▶ **What you are asked to do**
Copy out the article on Apache Flink stateful streaming below word for word, from its title through its final sentence.

▶ **Reading passage**
-- -- --
Apache Flink Stateful Streaming

Today, We will create simple Apache Flink stateful streaming word count application to show you up how powerful apis it has and easy to write stateful applications. Stream processing is one of the most important component of modern data driven application pipelines. There is a nice article here which is more about the use cases, stateful term definitions and business values of it. In this article I want to focus more on stateful scenario .

Flink Architecture

Flink Architecture Comparison with Traditional Pipelines

This picture shows really nice how its architecture differs from traditional application pipelines.

There are not many examples to the Flink on the internet. That’s why I decided to write this article. Especially, for the stateful streaming part, tons of papers are around… Okay it’s enough for the intro, let’s get hands on dirty…

Sample Scenario

In this example, I will create word count stream analytics pipeline which has two inputs that are used for data ingestion and dynamic filtering. While one input ingests stream of words, the other sets the filtering criteria of the the pipeline dynamically. The input filter stream updates the current state in the co-process function where our logic is implemented. After joining two streams together, the co-process function applies filtering condition based on the state updated with the input filter stream. Afterwards, we’ll apply sliding window function that has 5 seconds size with 1 second sliding interval. The result of all this pipeline goes into one output sink which is tcp socket connection in our case.
-- -- --
▶ **Extracted records**
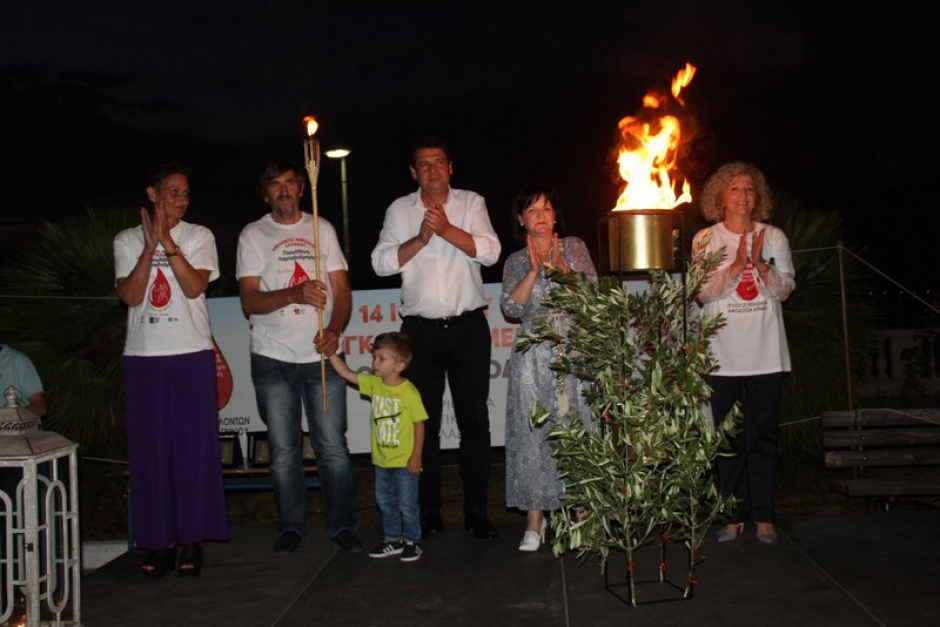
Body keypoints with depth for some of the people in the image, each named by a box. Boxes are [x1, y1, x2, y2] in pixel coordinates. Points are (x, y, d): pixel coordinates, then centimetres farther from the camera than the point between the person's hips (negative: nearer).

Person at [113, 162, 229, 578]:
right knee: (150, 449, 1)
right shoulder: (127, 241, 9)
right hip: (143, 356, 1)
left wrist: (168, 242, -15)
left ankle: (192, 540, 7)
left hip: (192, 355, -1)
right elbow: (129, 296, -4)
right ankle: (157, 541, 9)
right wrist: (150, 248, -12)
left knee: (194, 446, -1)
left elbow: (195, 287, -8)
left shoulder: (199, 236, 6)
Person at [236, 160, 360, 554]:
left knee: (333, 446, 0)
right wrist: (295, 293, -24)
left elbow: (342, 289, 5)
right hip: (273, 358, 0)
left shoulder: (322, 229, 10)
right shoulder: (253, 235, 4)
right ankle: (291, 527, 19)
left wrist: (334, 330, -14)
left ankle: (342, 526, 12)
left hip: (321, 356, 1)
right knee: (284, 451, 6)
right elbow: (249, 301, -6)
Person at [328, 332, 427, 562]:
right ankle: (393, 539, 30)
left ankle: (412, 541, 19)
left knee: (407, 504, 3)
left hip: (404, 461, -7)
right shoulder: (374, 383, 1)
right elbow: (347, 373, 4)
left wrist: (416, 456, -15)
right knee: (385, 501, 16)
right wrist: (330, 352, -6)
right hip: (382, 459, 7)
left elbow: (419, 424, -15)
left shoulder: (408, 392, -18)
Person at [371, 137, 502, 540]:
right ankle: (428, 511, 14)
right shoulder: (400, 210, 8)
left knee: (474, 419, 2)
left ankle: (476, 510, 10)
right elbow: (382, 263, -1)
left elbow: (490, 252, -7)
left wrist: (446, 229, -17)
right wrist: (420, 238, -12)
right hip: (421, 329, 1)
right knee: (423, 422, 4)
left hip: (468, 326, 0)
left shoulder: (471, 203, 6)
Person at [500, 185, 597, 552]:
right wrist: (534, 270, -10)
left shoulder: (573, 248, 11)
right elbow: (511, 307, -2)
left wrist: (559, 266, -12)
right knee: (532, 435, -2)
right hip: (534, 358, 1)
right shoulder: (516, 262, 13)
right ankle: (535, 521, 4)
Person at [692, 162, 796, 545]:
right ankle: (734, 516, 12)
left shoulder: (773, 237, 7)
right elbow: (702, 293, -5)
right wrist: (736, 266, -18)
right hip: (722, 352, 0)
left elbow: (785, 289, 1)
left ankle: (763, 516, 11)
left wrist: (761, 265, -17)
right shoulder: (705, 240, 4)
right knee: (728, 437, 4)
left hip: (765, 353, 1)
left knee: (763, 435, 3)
-- -- --
▶ **Answer to this task**
Apache Flink Stateful Streaming

Today, We will create simple Apache Flink stateful streaming word count application to show you up how powerful apis it has and easy to write stateful applications. Stream processing is one of the most important component of modern data driven application pipelines. There is a nice article here which is more about the use cases, stateful term definitions and business values of it. In this article I want to focus more on stateful scenario .

Flink Architecture

Flink Architecture Comparison with Traditional Pipelines

This picture shows really nice how its architecture differs from traditional application pipelines.

There are not many examples to the Flink on the internet. That’s why I decided to write this article. Especially, for the stateful streaming part, tons of papers are around… Okay it’s enough for the intro, let’s get hands on dirty…

Sample Scenario

In this example, I will create word count stream analytics pipeline which has two inputs that are used for data ingestion and dynamic filtering. While one input ingests stream of words, the other sets the filtering criteria of the the pipeline dynamically. The input filter stream updates the current state in the co-process function where our logic is implemented. After joining two streams together, the co-process function applies filtering condition based on the state updated with the input filter stream. Afterwards, we’ll apply sliding window function that has 5 seconds size with 1 second sliding interval. The result of all this pipeline goes into one output sink which is tcp socket connection in our case.